**TASK TO CARRY OUT:** Could you quote the rows from the very beginning through the line that contains "con respecto a", inclusive, leaving the pictures out of your answer?

**MATERIAL TO PROCESS:**

____________

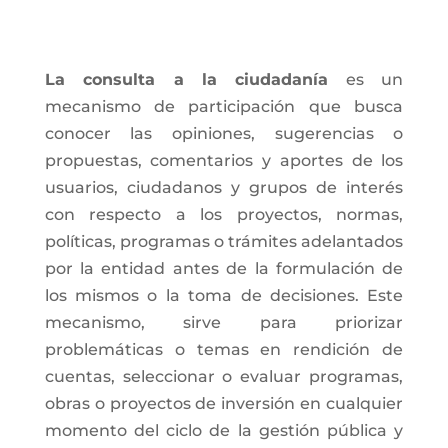
La consulta a la ciudadanía
es un
mecanismo de participación que busca
conocer las opiniones, sugerencias o
propuestas, comentarios y aportes de los
usuarios, ciudadanos y grupos de interés
con respecto a los proyectos, normas,
políticas, programas o trámites adelantados
por la entidad antes de la formulación de
los mismos o la toma de decisiones. Este
mecanismo, sirve para priorizar
problemáticas o temas en rendición de
cuentas, seleccionar o evaluar programas,
obras o proyectos de inversión en cualquier
momento del ciclo de la gestión pública y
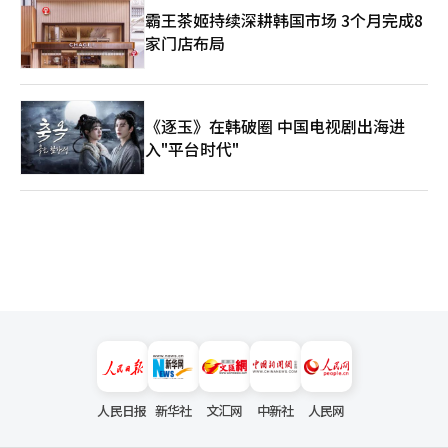
霸王茶姬持续深耕韩国市场 3个月完成8
家门店布局
《逐玉》在韩破圈 中国电视剧出海进
入"平台时代"
人民日报
新华社
文汇网
中新社
人民网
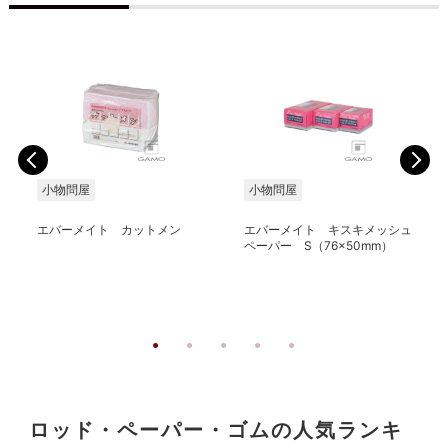
小物問屋
小物問屋
エバーメイト カットメン
エバーメイト キスキメッシュ
ペーパー S（76×50mm）
ロッド・ペーパー・ゴムの人気ランキ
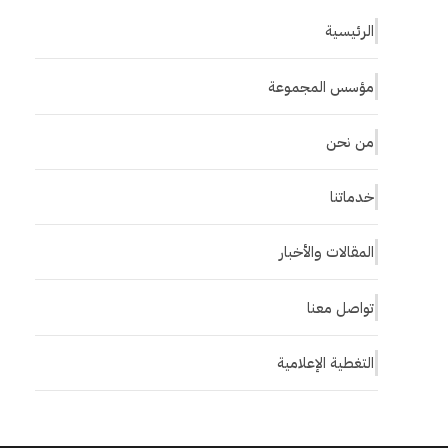
الرئيسية
مؤسس المجموعة
من نحن
خدماتنا
المقالات والأخبار
تواصل معنا
التغطية الإعلامية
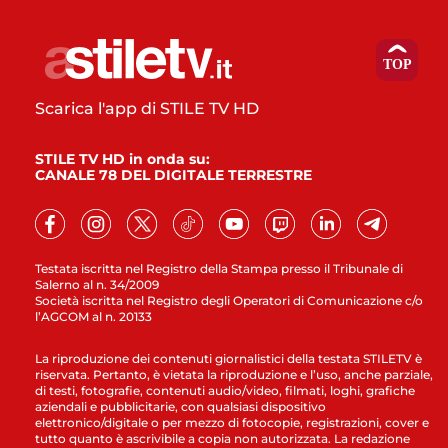
Scarica l'app di STILE TV HD
STILE TV HD in onda su:
CANALE 78 DEL DIGITALE TERRESTRE
Testata iscritta nel Registro della Stampa presso il Tribunale di
Salerno al n. 34/2009
Società iscritta nel Registro degli Operatori di Comunicazione c/o
l’AGCOM al n. 20133
La riproduzione dei contenuti giornalistici della testata STILETV è
riservata. Pertanto, è vietata la riproduzione e l’uso, anche parziale,
di testi, fotografie, contenuti audio/video, filmati, loghi, grafiche
aziendali e pubblicitarie, con qualsiasi dispositivo
elettronico/digitale o per mezzo di fotocopie, registrazioni, cover e
tutto quanto è ascrivibile a copia non autorizzata. La redazione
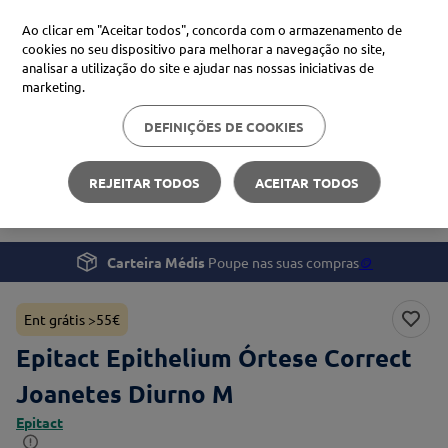
Ao clicar em "Aceitar todos", concorda com o armazenamento de
cookies no seu dispositivo para melhorar a navegação no site,
analisar a utilização do site e ajudar nas nossas iniciativas de
Procure no Marketplace Médis
marketing.
DEFINIÇÕES DE COOKIES
Pesquisas mais comuns
Beleza e Cuidado pessoal
Mãos e Pés
xiaomi
1
º
REJEITAR TODOS
ACEITAR TODOS
Epitact Epithelium Órtese Correct Joanetes Diurno M
isdin
2
º
now
3
º
Carteira Médis
Poupe nas suas compras
🪙
cerave
4
º
Ent grátis >55€
Epitact Epithelium Órtese Correct
Joanetes Diurno M
Epitact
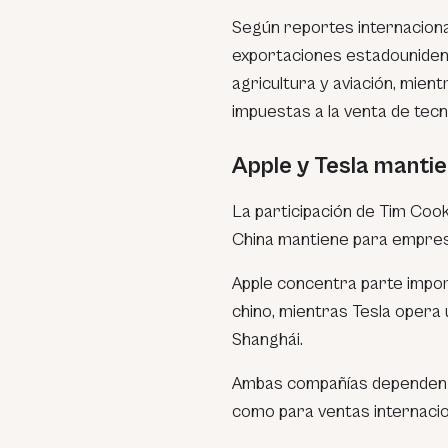
Según reportes internaciona
exportaciones estadouniden
agricultura y aviación, mient
impuestas a la venta de tecn
Apple y Tesla mantie
La participación de Tim Cook
China mantiene para empres
Apple concentra parte impor
chino, mientras Tesla opera 
Shanghái.
Ambas compañías dependen d
como para ventas internacio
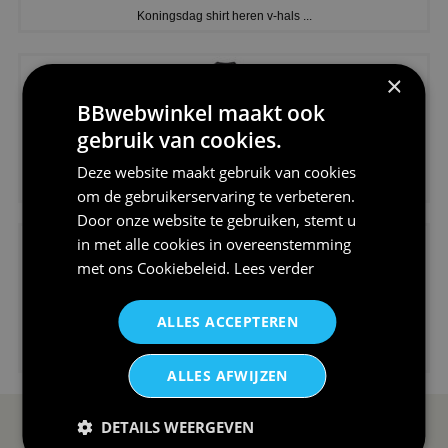
Koningsdag shirt heren v-hals ...
×
BBwebwinkel maakt ook
gebruik van cookies.
€24,95
Deze website maakt gebruik van cookies
V-hals shirt rood wit blauw st...
om de gebruikerservaring te verbeteren.
Door onze website te gebruiken, stemt u
in met alle cookies in overeenstemming
met ons
Cookiebeleid
.
Lees verder
ALLES ACCEPTEREN
€24,95
I love korfbal t-shirt sport s...
ALLES AFWIJZEN
DETAILS WEERGEVEN
SERVICE EN INFO
OVERZICHT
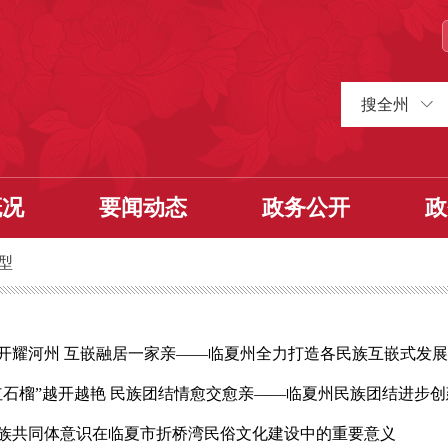
搜全州
概况
要闻动态
政务公开
政
型
开耀河州 互嵌融居一家亲——临夏州全力打造各民族互嵌式发
红石榴”越开越艳 民族团结情愈交愈亲——临夏州民族团结进步
族共同体意识在临夏市折桥湾民俗文化建设中的重要意义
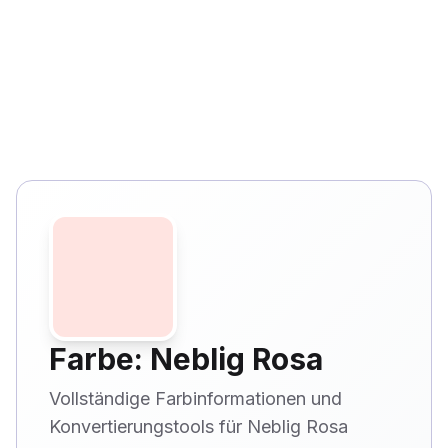
Farbe: Neblig Rosa
Vollständige Farbinformationen und
Konvertierungstools für Neblig Rosa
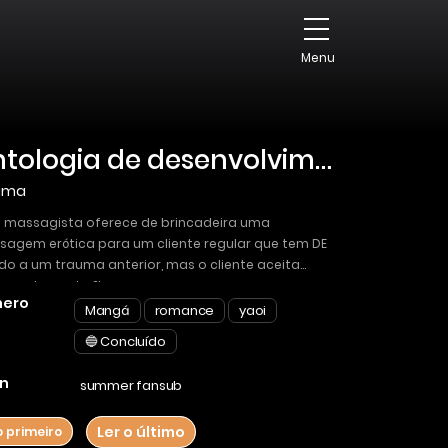
Menu
Antologia de desenvolvimento BL
ama
massagista oferece de brincadeira uma
agem erótica para um cliente regular que tem DE
do a um trauma anterior, mas o cliente aceita
peradamente ?!
ero
Mangá
romance
yaoi
🔵 Concluído
n
summer fansub
Ler o último
o primeiro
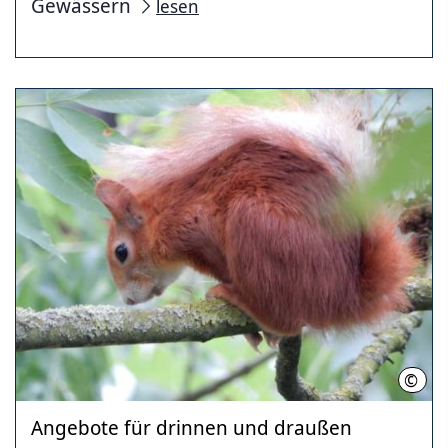
Gewässern
lesen
©
LHH
Angebote für drinnen und draußen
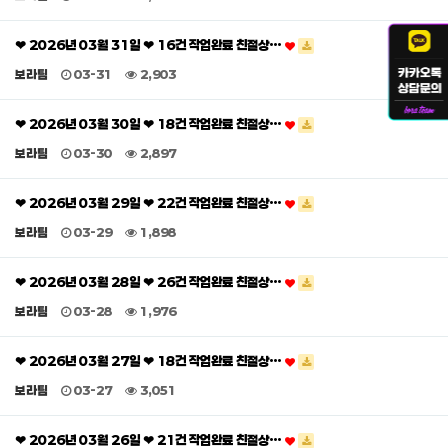
❤ 2026년 03월 31일 ❤ 16건 작업완료 친절상…
보라팀
03-31
2,903
❤ 2026년 03월 30일 ❤ 18건 작업완료 친절상…
보라팀
03-30
2,897
❤ 2026년 03월 29일 ❤ 22건 작업완료 친절상…
보라팀
03-29
1,898
❤ 2026년 03월 28일 ❤ 26건 작업완료 친절상…
보라팀
03-28
1,976
❤ 2026년 03월 27일 ❤ 18건 작업완료 친절상…
보라팀
03-27
3,051
❤ 2026년 03월 26일 ❤ 21건 작업완료 친절상…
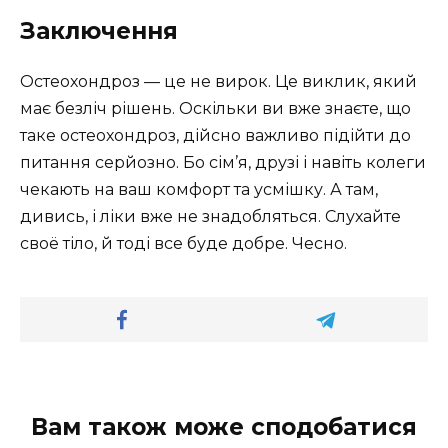
Заключення
Остеохондроз — це не вирок. Це виклик, який
має безліч рішень. Оскільки ви вже знаєте, що
таке остеохондроз, дійсно важливо підійти до
питання серйозно. Бо сім’я, друзі і навіть колеги
чекають на ваш комфорт та усмішку. А там,
дивись, і ліки вже не знадобляться. Слухайте
своё тіло, й тоді все буде добре. Чесно.
Вам також може сподобатися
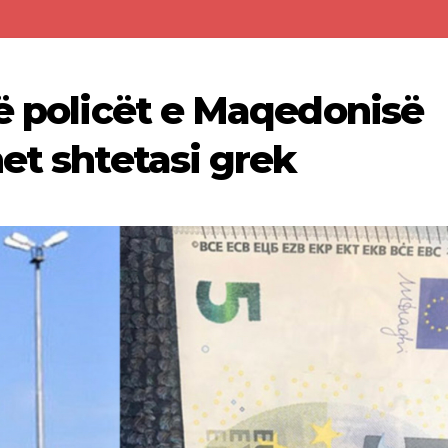
jë policët e Maqedonisë
et shtetasi grek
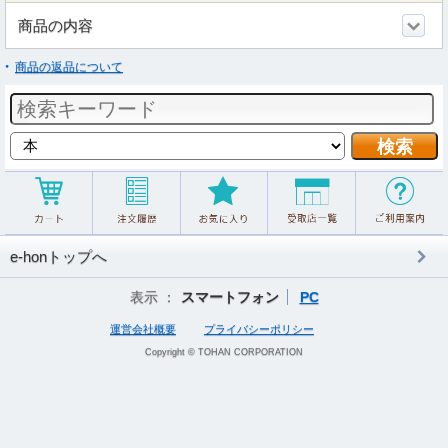
商品の内容
商品の返品について
e-honトップへ
表示 ：
スマートフォン
PC
運営会社概要
プライバシーポリシー
Copyright © TOHAN CORPORATION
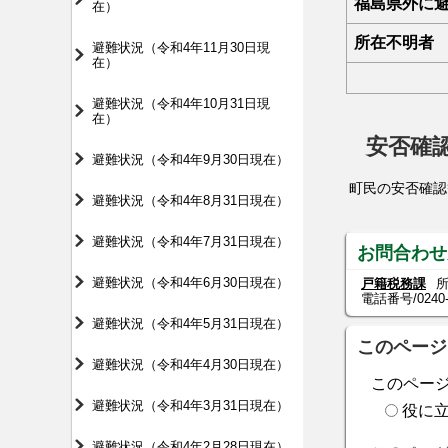
福島県外に
在）
所在不明者
避難状況（令和4年11月30日現
在）
避難状況（令和4年10月31日現
在）
安否確
避難状況（令和4年9月30日現在）
町民の安否確認
避難状況（令和4年8月31日現在）
避難状況（令和4年7月31日現在）
お問合わせ
避難状況（令和4年6月30日現在）
戸籍税務課
所
電話番号/
0240
避難状況（令和4年5月31日現在）
このページ
避難状況（令和4年4月30日現在）
このペー
避難状況（令和4年3月31日現在）
役に
避難状況（令和4年2月28日現在）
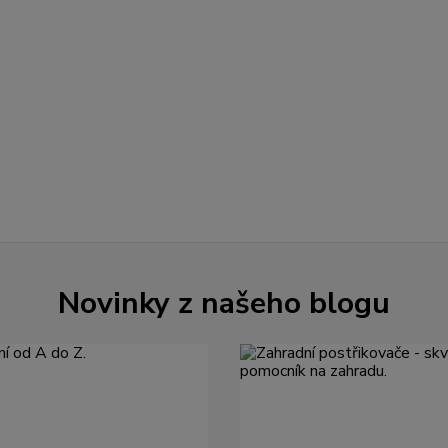
Novinky z našeho blogu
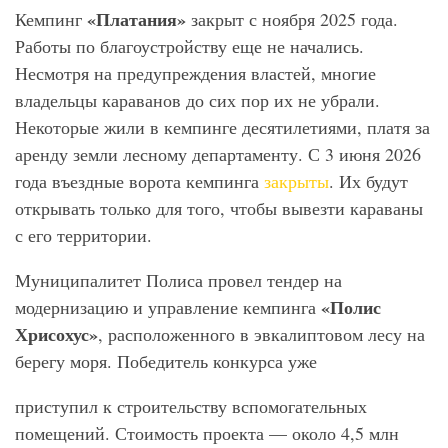
«Платания»
Кемпинг
закрыт с ноября 2025 года.
Работы по благоустройству еще не начались.
Несмотря на предупреждения властей, многие
владельцы караванов до сих пор их не убрали.
Некоторые жили в кемпинге десятилетиями, платя за
аренду земли лесному департаменту. С 3 июня 2026
года въездные ворота кемпинга
закрыты
. Их будут
открывать только для того, чтобы вывезти караваны
с его территории.
Муниципалитет Полиса провел тендер на
«Полис
модернизацию и управление кемпинга
Хрисохус»
, расположенного в эвкалиптовом лесу на
берегу моря. Победитель конкурса уже
приступил к строительству вспомогательных
помещений. Стоимость проекта — около 4,5 млн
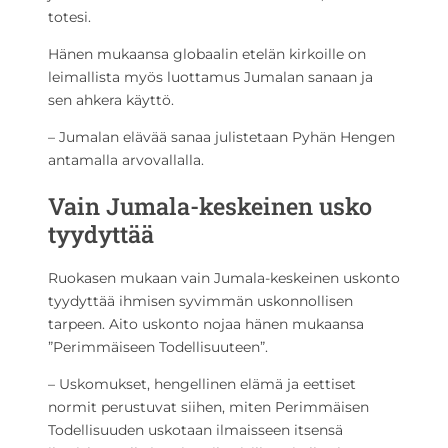
totesi.
Hänen mukaansa globaalin etelän kirkoille on
leimallista myös luottamus Jumalan sanaan ja
sen ahkera käyttö.
– Jumalan elävää sanaa julistetaan Pyhän Hengen
antamalla arvovallalla.
Vain Jumala-keskeinen usko
tyydyttää
Ruokasen mukaan vain Jumala-keskeinen uskonto
tyydyttää ihmisen syvimmän uskonnollisen
tarpeen. Aito uskonto nojaa hänen mukaansa
”Perimmäiseen Todellisuuteen”.
– Uskomukset, hengellinen elämä ja eettiset
normit perustuvat siihen, miten Perimmäisen
Todellisuuden uskotaan ilmaisseen itsensä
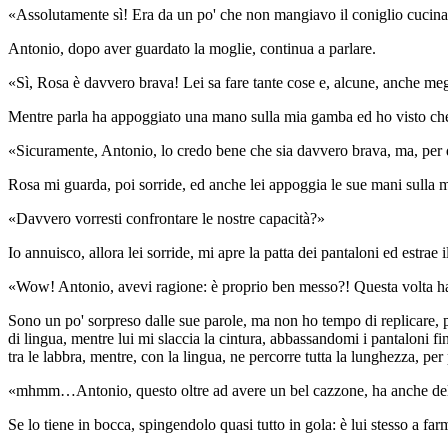
«Assolutamente sì! Era da un po' che non mangiavo il coniglio cucin
Antonio, dopo aver guardato la moglie, continua a parlare.
«Sì, Rosa è davvero brava! Lei sa fare tante cose e, alcune, anche me
Mentre parla ha appoggiato una mano sulla mia gamba ed ho visto che le
«Sicuramente, Antonio, lo credo bene che sia davvero brava, ma, per d
Rosa mi guarda, poi sorride, ed anche lei appoggia le sue mani sulla m
«Davvero vorresti confrontare le nostre capacità?»
Io annuisco, allora lei sorride, mi apre la patta dei pantaloni ed estr
«Wow! Antonio, avevi ragione: è proprio ben messo?! Questa volta hai
Sono un po' sorpreso dalle sue parole, ma non ho tempo di replicare,
di lingua, mentre lui mi slaccia la cintura, abbassandomi i pantaloni 
tra le labbra, mentre, con la lingua, ne percorre tutta la lunghezza, per 
«mhmm…Antonio, questo oltre ad avere un bel cazzone, ha anche dell
Se lo tiene in bocca, spingendolo quasi tutto in gola: è lui stesso a far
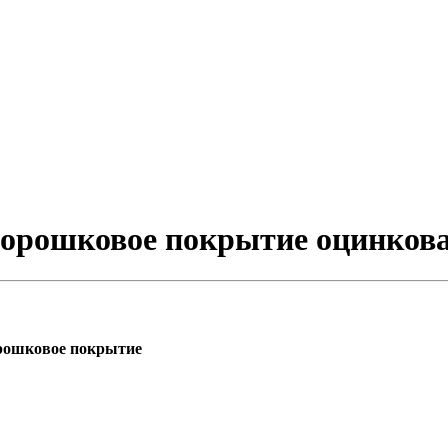
 порошковое покрытие оцинков
орошковое покрытие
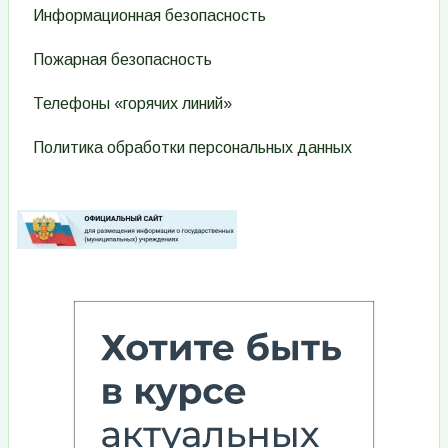
Информационная безопасность
Пожарная безопасность
Телефоны «горячих линий»
Политика обработки персональных данных
Изображение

____________

**TASK RESPONSE:**
La consulta a la ciudadanía
es un
mecanismo de participación que busca
conocer las opiniones, sugerencias o
propuestas, comentarios y aportes de los
usuarios, ciudadanos y grupos de interés
con respecto a los proyectos, normas,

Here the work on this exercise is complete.